Wahlbeobachter beklagen neuen Behördendruck

Moskau (dpa) - Die einzige unabhängige russische Wahlbeobachterorganisation Golos hat am Samstag neuen Druck von den Moskauer Behörden beklagt. Golos-Chefin Lilija Schibanowa teilte mit, dass Zollbeamte sie auf einem Moskauer Flughafen festgehalten und ihren Taschencomputer beschlagnahmt hätten.

Die auch von der EU finanzierte Organisation sah sich vor der Parlamentswahl einer Hetzjagd ausgesetzt. Am Vortag hatte die Staatsanwaltschaft eine Strafe gegen Golos wegen Störung des Wahlkampfes verhängt.

Der russische Regierungschef Wladimir Putin, der die Kremlpartei Geeintes Russland führt, hatte die unabhängigen Beobachter als „Judas“ bezeichnet. Danach hatten einzelne Politiker sowie der Chef der Wahlkommission, Wladimir Tschurow, Anzeige gegen Golos erstattet. Aus der EU und den USA kam scharfe Kritik an dem Vorgehen gegen die letzten unabhängigen russischen Wahlbeobachter. Golos hatte zahlreiche Verstöße der Putin-Partei gegen Wahlgesetze öffentlich gemacht. Die Regierungspartei rechnet mit einem klaren Sieg gegen die anderen sechs Mitbewerber.
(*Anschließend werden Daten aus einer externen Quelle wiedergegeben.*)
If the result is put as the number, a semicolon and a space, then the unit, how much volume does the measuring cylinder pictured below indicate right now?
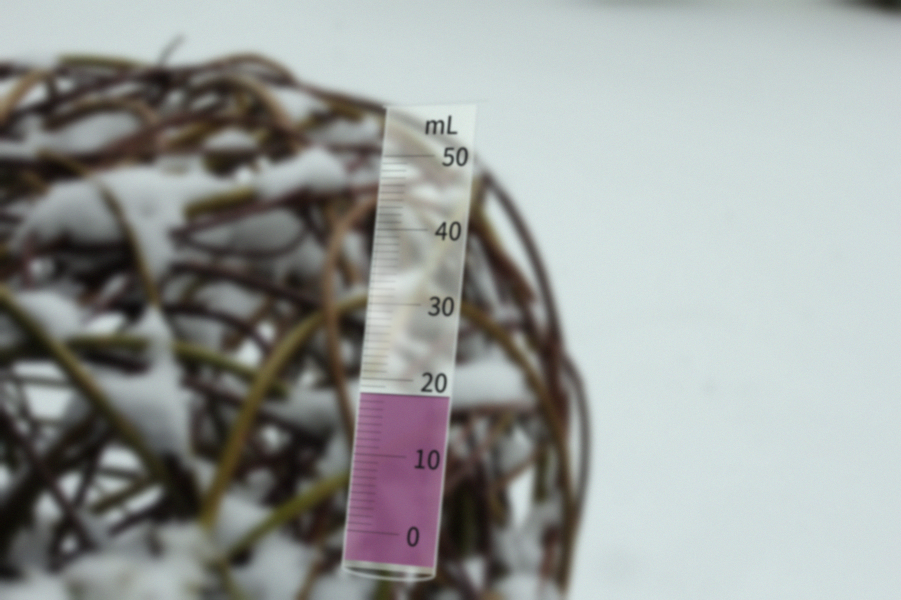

Golos-Chefin Schibanowa sei nach ihrer Rückkehr aus Warschau die ganze Nacht auf dem Flughafen Scheremetjewo festgehalten worden, berichtete der Radiosender Echo Moskwy. Die Beschlagnahme des Computers sei ungesetzlich, weil es sich nicht um Zollware handele, sagte Schibanowa. Nach ihren Angaben will der Zoll das Gerät auf mögliche Piratensoftware untersuchen. Demnach weigerte sie sich zunächst, den Computer herauszugeben und bestellte Techniker der Organisation Golos, die die Festplatte kopieren sollten.